To simplify, imagine an oil company, let's call it Clampett Oil. Clampett Oil's executives suspect that their information networks are under attack, and data is being stolen. Executives want a detailed report and a solution, so Clampett Oil infosec analysts start with the company's risk profile: What do they have worth stealing or attacking, who might be doing it and what might they be doing with it? Clampett Oil not only has sales, exploration, development and acquisition data worth stealing; it is also an innovator in extractive technologies and a frequent target for environmental activists.
Depending on the sophistication of the attacks and the geostrategic importance of the information, it could be targeted by a nation-state or by organized criminals for sale to competitors.
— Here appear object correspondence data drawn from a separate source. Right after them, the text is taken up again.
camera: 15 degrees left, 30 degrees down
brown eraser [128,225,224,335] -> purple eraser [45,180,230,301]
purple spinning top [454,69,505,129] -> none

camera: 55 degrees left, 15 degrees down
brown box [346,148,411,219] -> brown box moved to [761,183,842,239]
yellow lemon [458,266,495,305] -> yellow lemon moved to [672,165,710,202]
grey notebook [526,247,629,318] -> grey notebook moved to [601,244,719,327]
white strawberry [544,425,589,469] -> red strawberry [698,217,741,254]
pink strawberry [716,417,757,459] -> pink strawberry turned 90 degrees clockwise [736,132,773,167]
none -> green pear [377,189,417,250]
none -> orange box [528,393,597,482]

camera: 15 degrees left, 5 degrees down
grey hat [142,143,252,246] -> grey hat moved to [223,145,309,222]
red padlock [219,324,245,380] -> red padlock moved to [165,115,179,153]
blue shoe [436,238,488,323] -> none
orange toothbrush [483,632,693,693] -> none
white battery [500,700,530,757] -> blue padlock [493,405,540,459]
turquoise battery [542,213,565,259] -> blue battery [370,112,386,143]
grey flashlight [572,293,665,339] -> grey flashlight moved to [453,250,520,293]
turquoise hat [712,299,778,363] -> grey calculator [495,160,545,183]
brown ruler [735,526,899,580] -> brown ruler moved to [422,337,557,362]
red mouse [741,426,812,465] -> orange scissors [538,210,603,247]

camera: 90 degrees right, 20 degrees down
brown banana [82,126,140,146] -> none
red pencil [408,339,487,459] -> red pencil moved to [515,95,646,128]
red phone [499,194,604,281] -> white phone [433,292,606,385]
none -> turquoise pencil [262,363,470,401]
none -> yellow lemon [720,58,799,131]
Defacement and distributed denial-of-service (DDoS) attacks are more likely to be motivated by ideology than espionage and theft. On the other hand, Clampett Oil's crown jewels, its most protected intellectual property, can probably only be stolen through a combination of social engineering (phishing or insider attacks) and sophisticated malware.
Using information from this initial analysis, Clampett analysts can look back months and even years, scrutinizing cycles of attacks and compromises, looking for patterns. Perhaps Clampett Oil was hit by a phishing attack not long after announcing a new partnership, or after a competitor launched a major, new project that will stretch its technical capabilities. Clampett might want to provide refresher training and remind employees of best practices to avoid becoming a victim of phishing or spam.
Clampett analysts also notice a rhythm of suspicious activity that marks time with the holidays of a certain country, a time zone, or that subsides during a commute time on the other side of the world. Based on their evolving theory of the attacker, they might start watching social media for signs that their theory may be supported by geopolitical evidence.
Of course, relying solely on stereotypical geographic, cultural, or political lines often results in misinformation, as cultural references in malware code may be strategically placed to cover the tracks of criminal actors. The organized crime group in one country may be acting on the request of a competitor in another country. Code written by a state-backed hacker may be copied and re-purposed by an inexperienced individual motivated by ideology on the other side of the world. Moreover, our assumptions about how the world looks from someone else's vantage point are likely to be distorted.
Of course, these fingerprints in our data are just one part of the picture. Given the increasing complexity of malicious actors, targets and attack vectors, our conclusions and actions must begin and end with the data itself. A strong cyber threat intelligence program should include proactive analysis of network traffic, testing of theories based on our understanding of human behavior, and ultimately, letting the data speak for itself to lead us where it will.